## Passage shown
+-------+

How's Rib and Bit doing?

----------


## BigBruiserAl

> How's Rib and Bit doing?


Hi  :Smile: 

very much the same. Think i have had them for 10 days and they do sleep in the same place evey day now so maybe there getting used to  the tank. Still having the feeding problem i think between them they have had 4-5 medium sized gut loaded crickets between them. Not really sure what to do with these two, looking back is was a mistake for a amature like me to get such a fragile tree frogs

----------


## Chaya

i got my first one on impulse too, but she did really well. It was my second grouping that had problems. I still hand feed the buggers and i still love their big bright eyes...  :Big Grin:  Keep enjoying them and dont worry that you arnt prepared, they sound to be doing ok  :Big Grin:  I think ur son would kill you if u tried taking them back lol

----------


## BigBruiserAl

> i got my first one on impulse too, but she did really well. It was my second grouping that had problems. I still hand feed the buggers and i still love their big bright eyes...  Keep enjoying them and dont worry that you arnt prepared, they sound to be doing ok  I think ur son would kill you if u tried taking them back lol



I did all the reasearch on whites and the tank was mature, but the store said "oh there not too diff to white's" hmmm!!
When do you think i should resort to hand feeding? how do you go about it?
Im not giving up on them yet spoke to a uk memeber who has them with no lights and room temp no heat mat, so im changing the bulbs to 15w night time glow and temps are set at 24c day 19 c night. Will see how we do, if anything it will help another person using the search on the frogs  :Smile:

----------


## Chaya

Honestly? I resorted to hand feeding when the frogs were so skinny that they barely moved when i picked them up. At first i thought i was too late but then she jumped out of my hands. The ulu's hipbones are high up on their back and when she slept they were really protruded so i knew i had to do something.

If you do try to forcefeed be careful.

+-------+

## Source information

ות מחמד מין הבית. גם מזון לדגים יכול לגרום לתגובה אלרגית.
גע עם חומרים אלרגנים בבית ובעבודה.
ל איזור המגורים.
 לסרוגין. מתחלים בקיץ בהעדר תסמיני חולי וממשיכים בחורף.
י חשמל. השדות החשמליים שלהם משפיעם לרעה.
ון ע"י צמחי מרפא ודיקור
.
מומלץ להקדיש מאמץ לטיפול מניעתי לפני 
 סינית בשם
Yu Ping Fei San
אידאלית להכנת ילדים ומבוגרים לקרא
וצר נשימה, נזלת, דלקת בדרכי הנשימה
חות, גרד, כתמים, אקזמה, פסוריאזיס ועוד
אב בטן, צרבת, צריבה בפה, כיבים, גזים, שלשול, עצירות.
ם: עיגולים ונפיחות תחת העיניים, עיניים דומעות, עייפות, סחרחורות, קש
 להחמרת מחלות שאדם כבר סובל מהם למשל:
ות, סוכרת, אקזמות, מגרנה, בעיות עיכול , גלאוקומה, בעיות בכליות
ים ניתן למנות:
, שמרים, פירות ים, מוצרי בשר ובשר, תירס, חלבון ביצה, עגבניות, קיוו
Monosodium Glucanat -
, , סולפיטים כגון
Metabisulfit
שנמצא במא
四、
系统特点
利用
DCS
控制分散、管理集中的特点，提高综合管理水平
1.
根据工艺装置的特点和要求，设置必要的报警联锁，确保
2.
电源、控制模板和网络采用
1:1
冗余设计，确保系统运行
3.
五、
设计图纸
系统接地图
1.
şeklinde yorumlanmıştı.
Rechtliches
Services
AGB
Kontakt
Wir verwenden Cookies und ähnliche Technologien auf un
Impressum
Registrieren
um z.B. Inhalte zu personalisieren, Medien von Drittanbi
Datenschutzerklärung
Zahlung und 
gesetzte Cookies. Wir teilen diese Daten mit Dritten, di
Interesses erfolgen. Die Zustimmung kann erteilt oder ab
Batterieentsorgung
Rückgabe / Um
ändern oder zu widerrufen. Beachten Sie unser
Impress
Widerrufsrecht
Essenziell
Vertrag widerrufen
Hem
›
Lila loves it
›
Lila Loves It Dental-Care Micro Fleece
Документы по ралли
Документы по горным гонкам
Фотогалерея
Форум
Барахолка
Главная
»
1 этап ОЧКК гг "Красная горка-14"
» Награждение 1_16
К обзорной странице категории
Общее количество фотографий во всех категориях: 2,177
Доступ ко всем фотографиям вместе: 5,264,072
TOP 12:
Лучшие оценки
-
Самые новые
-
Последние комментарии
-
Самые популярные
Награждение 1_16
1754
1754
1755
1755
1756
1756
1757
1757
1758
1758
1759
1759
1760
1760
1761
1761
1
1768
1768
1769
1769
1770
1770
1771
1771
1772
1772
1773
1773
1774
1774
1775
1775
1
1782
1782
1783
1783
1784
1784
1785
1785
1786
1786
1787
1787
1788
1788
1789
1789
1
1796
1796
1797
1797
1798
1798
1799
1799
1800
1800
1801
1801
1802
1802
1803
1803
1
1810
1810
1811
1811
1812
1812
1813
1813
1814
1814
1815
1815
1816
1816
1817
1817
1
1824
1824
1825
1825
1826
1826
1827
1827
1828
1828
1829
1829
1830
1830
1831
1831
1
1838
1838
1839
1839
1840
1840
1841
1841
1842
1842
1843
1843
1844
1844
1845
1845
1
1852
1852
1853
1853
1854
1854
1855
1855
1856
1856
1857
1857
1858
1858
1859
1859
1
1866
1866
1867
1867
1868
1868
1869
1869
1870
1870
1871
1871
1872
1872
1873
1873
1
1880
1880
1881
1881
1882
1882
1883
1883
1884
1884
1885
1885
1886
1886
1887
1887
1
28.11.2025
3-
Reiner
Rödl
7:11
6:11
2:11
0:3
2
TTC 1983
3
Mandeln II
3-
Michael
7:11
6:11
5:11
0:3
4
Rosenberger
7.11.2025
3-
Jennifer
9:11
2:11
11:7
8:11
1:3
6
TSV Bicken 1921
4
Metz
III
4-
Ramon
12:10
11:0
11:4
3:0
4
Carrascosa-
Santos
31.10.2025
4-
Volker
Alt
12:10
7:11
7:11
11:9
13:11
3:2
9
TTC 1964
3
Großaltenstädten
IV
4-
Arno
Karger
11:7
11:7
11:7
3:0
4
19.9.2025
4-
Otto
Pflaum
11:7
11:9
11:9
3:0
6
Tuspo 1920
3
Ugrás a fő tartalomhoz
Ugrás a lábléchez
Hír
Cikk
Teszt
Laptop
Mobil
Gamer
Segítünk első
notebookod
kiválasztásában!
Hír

+-------+

## Prompt
Transcribe the tree frog forum thread from "Honestly? I resorted" to "forcefeed be careful.".

## Completed exercise
Honestly? I resorted to hand feeding when the frogs were so skinny that they barely moved when i picked them up. At first i thought i was too late but then she jumped out of my hands. The ulu's hipbones are high up on their back and when she slept they were really protruded so i knew i had to do something.

If you do try to forcefeed be careful.